Two months after the Saint’s death, Drusilla, wife of Antonio Fantini, fell from a balcony at the height of twenty palms into a court-yard, striking her head against some pieces of iron which were lying on a table; her lower lip was cut through in three places, and her right eye protruded from the socket; both her eyes indeed were so much injured that her sight was entirely gone; her nose was crushed, and her teeth broken, and there was a deep gash in her left hand; moreover, great quantities of blood issued from her mouth, and she was to all appearance a corpse. …
In the meanwhile Antonio Franco, the surgeon, arrived, and when he had examined the wounds and injuries, he gave it as his opinion that it was quite impossible she should survive …
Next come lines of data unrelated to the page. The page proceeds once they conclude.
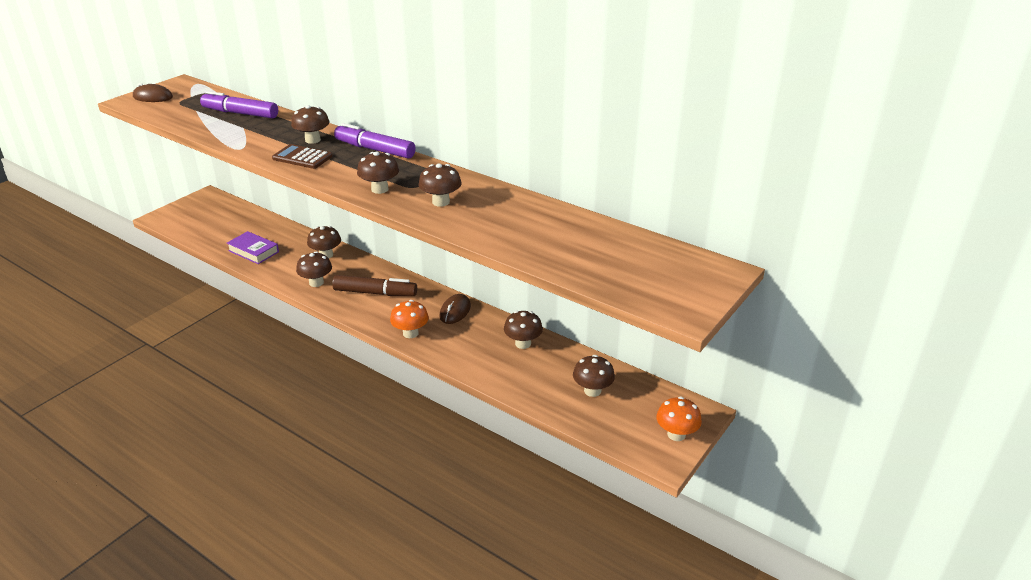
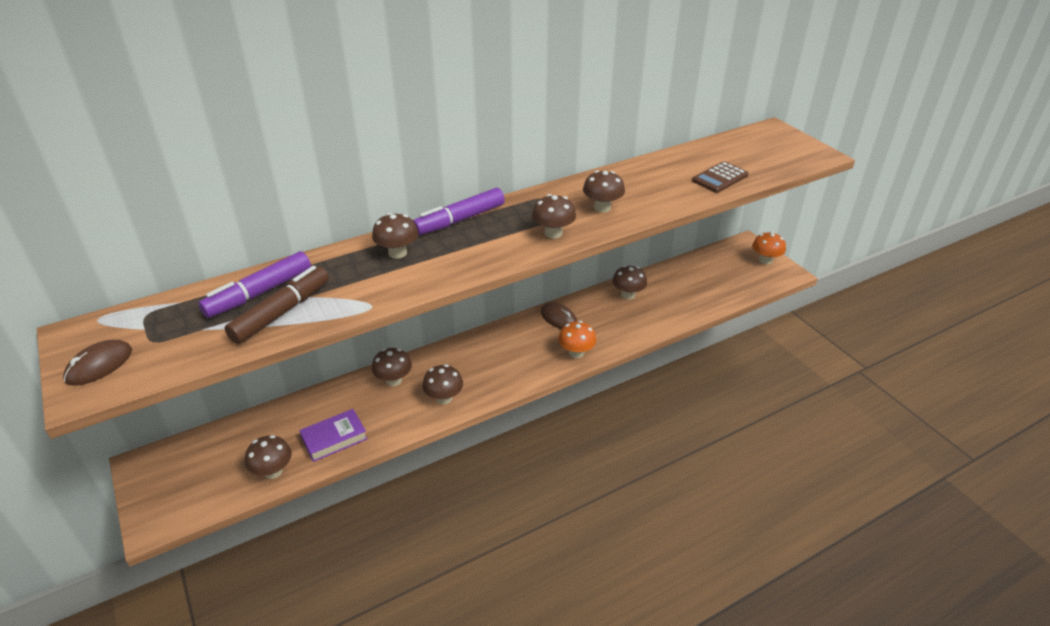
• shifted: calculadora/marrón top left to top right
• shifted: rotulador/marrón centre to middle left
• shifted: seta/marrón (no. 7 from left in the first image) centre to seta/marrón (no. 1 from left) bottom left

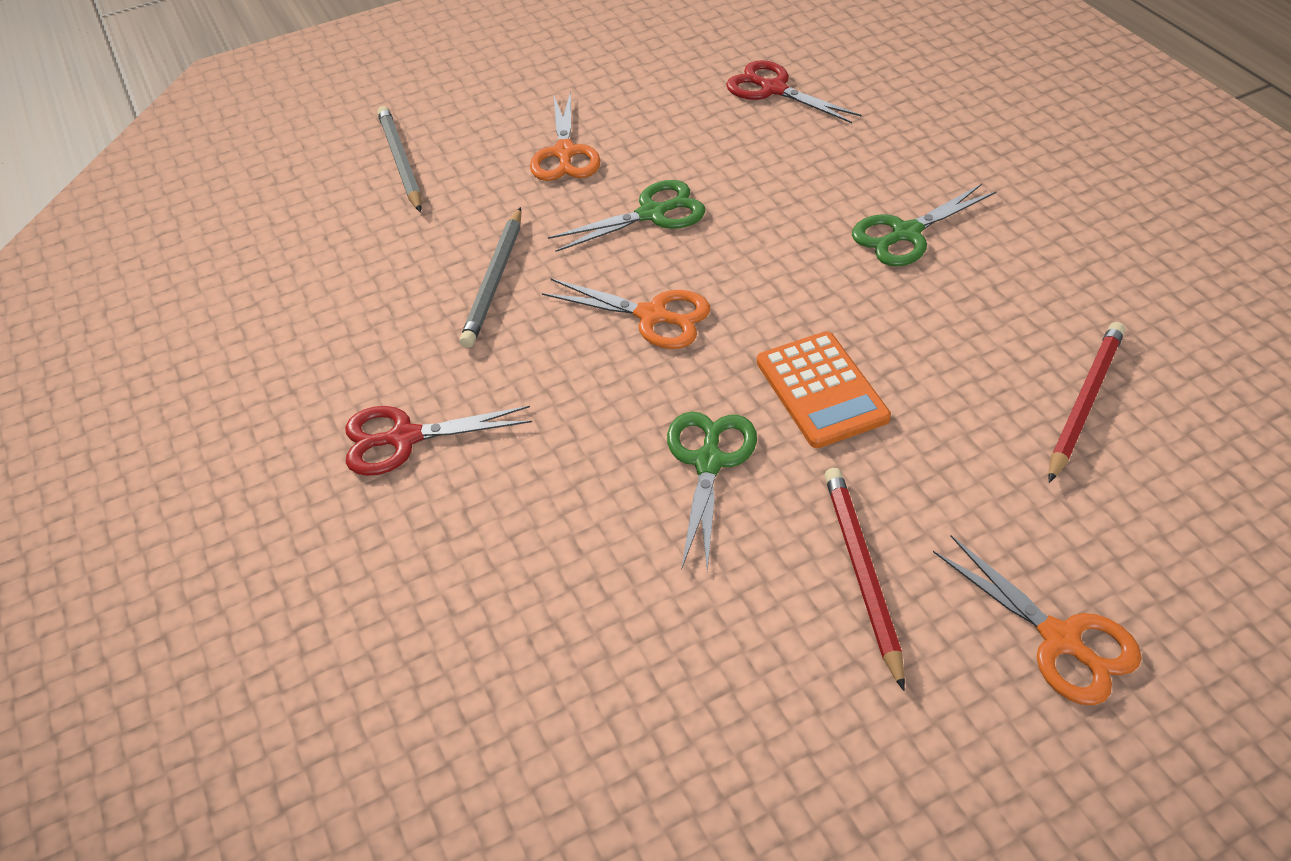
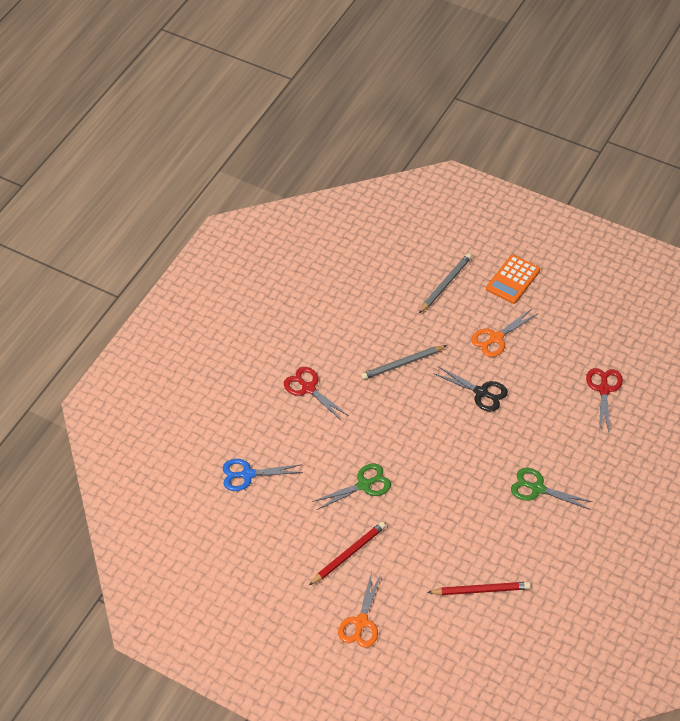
• gone: tijeras/naranja (no. 2 from left) centre
• repainted: tijeras/verde (no. 1 from left) top centre to tijeras/negro middle right
• shifted: calculadora/naranja centre to middle right
• new: tijeras/azul centre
After these fifteen days, … the sick woman was left alone in the house, she recommended herself in her heart to S. Philip, who formerly was her spiritual father; and as she prayed she felt on a sudden a great weight in her breast, and it seemed as though a handkerchief were forced down her throat, and then gradually drawn up again; whereupon her sight was instantly restored, and she saw the holy father vested as a priest, with a glory around his head, and he was holding the handkerchief in his hand all covered with blood; he said moreover, “Do not be afraid, for thou wilt not die this time:” and in an instant she was cured …. [1847 English translation]
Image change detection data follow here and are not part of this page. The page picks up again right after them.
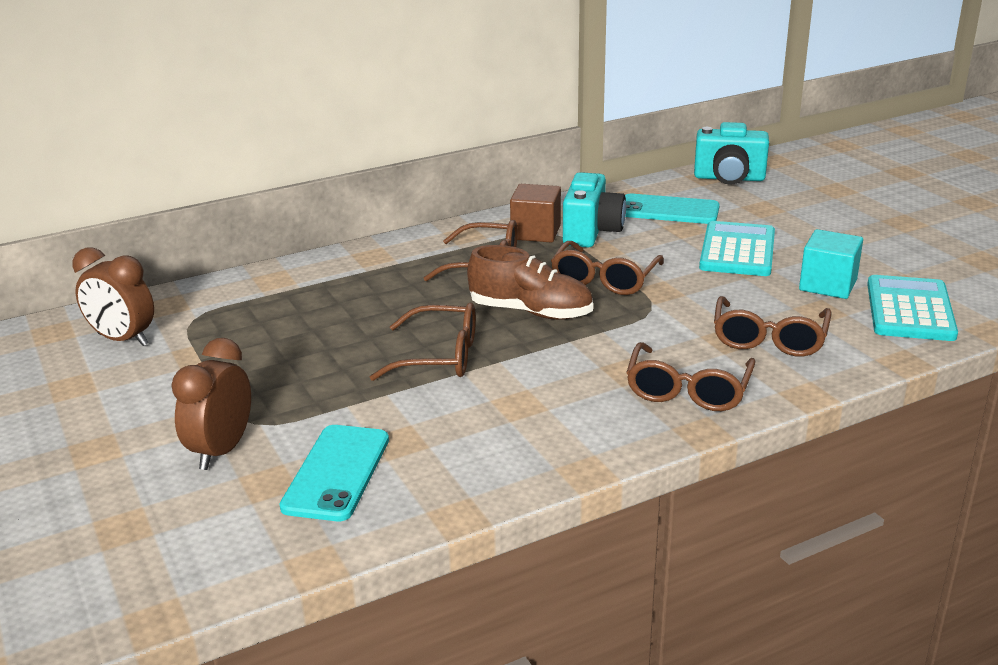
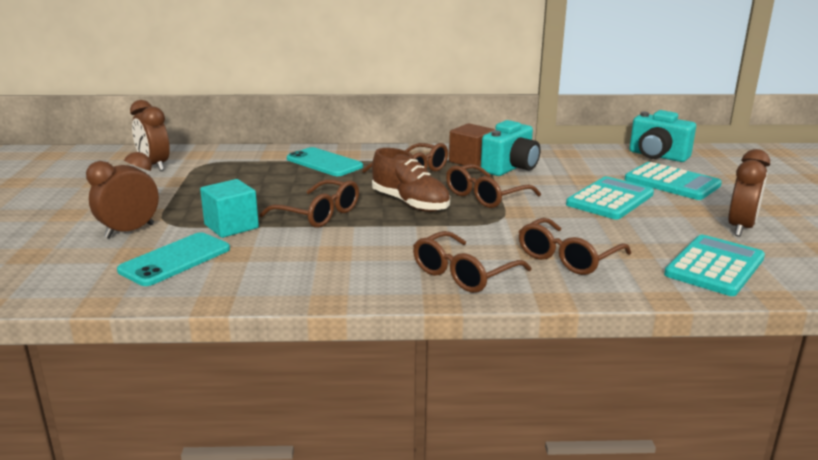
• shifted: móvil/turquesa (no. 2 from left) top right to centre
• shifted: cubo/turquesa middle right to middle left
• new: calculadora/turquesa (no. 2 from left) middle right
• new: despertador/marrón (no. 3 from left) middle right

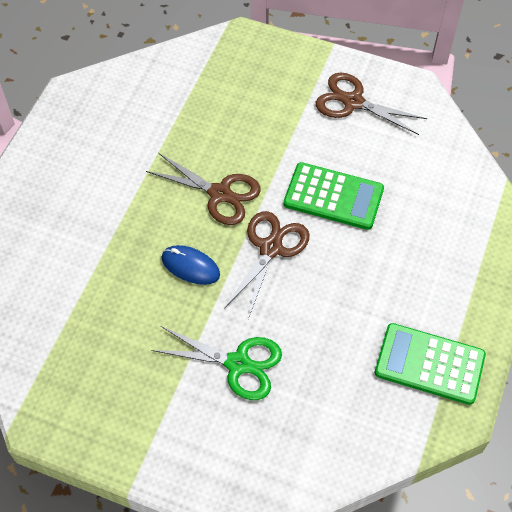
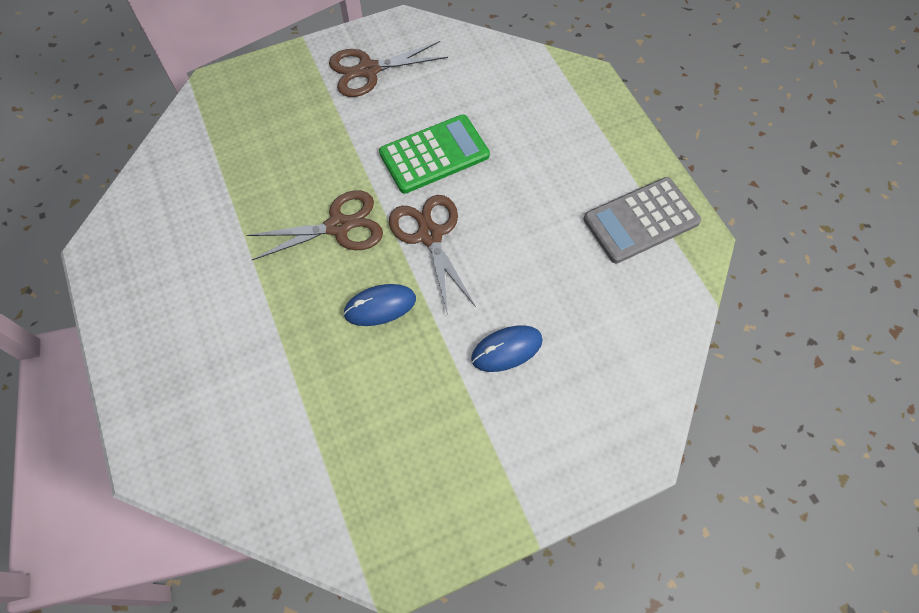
• swapped: tijeras/verde bottom centre to ratón/azul (no. 2 from left) centre
• repainted: calculadora/verde (no. 2 from left) bottom right to calculadora/gris middle right

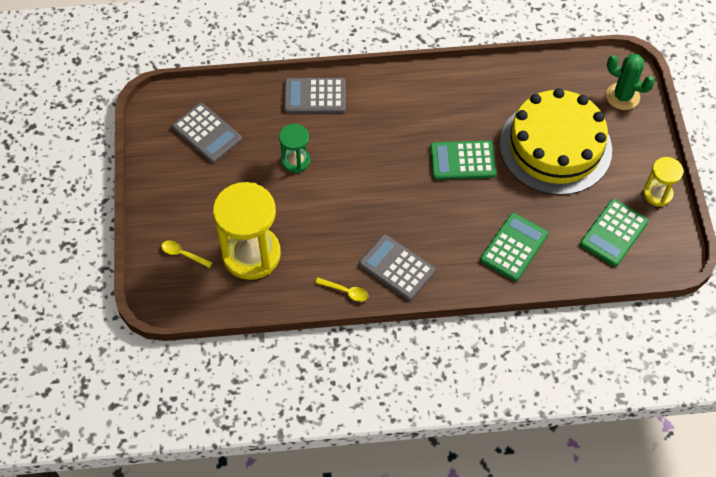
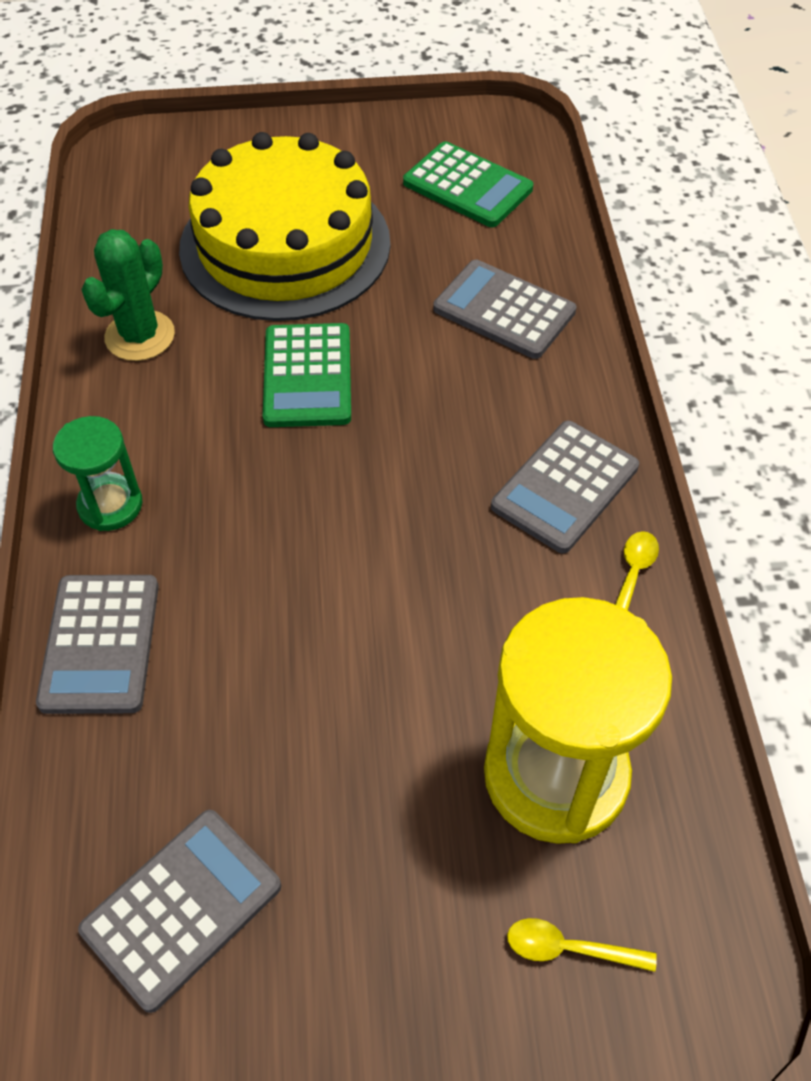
• rotated: cuchara/amarillo (no. 1 from left) middle left = bottom right 75 degrees clockwise
• shifted: reloj de arena/verde top centre to middle left
• repainted: calculadora/verde (no. 2 from left) middle right to calculadora/gris (no. 3 from left) top centre
• shifted: cactus/verde top right to top left
• gone: reloj de arena/amarillo (no. 2 from left) middle right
Pietro Giacomo Bacci (ca. 1575-1656), Vita di S. Filippo Neri Fiorentino, fondatore della Congregazione dell’Oratorio … con la notizia di alcuni compagni del medesimo santo, aggiunta dal P. Maestro Giacomo Ricci = Life of St. Philip Neri Fiorentino, founder of the Congregation of the Oratory … with the news of some companions of the same saint, added by Fr. Maestro Giacomo Ricci (Rome: Bernabò and Lazzarini, 1745). Graphic Arts Collection GAX -in process
The Graphic Arts Collection recently acquired a lavishly illustrated edition of the popular hagiography (biography of a saint) of Filippo Neri (1515-1595), first published in 1622 and reissued continuously through the twentieth century.
The artists of the frontispiece, title vignette, and 45 engraved plates include:
Engraved portrait frontispiece by the German engraver Christian Sas (born 1648, active 1660) after the French painter Jacques Stella (1596-1657).
Engraved title vignette of the Virgin and Child on the half-moon and 41 plates are by the Italian engraver Luca Ciamberlano (born ca. 1570) after the Italian painter Guido Reni (1575-1642); three plates are by Sas after Stella; and one (no.45) is by the Italian artist Girolamo Frezza (1659-ca. 1741) after the Italian painter Pier Leone Ghezzi (1674-1755).
Dealers note: New to this edition is a plate (p. 45) depicting the miraculous rescue of Cardinal Vincenzo Maria Orsini, future Pope Benedict XIII, from the rubble of the church of the Annunziata in Benevento during the earthquake that devastated the area in 1688.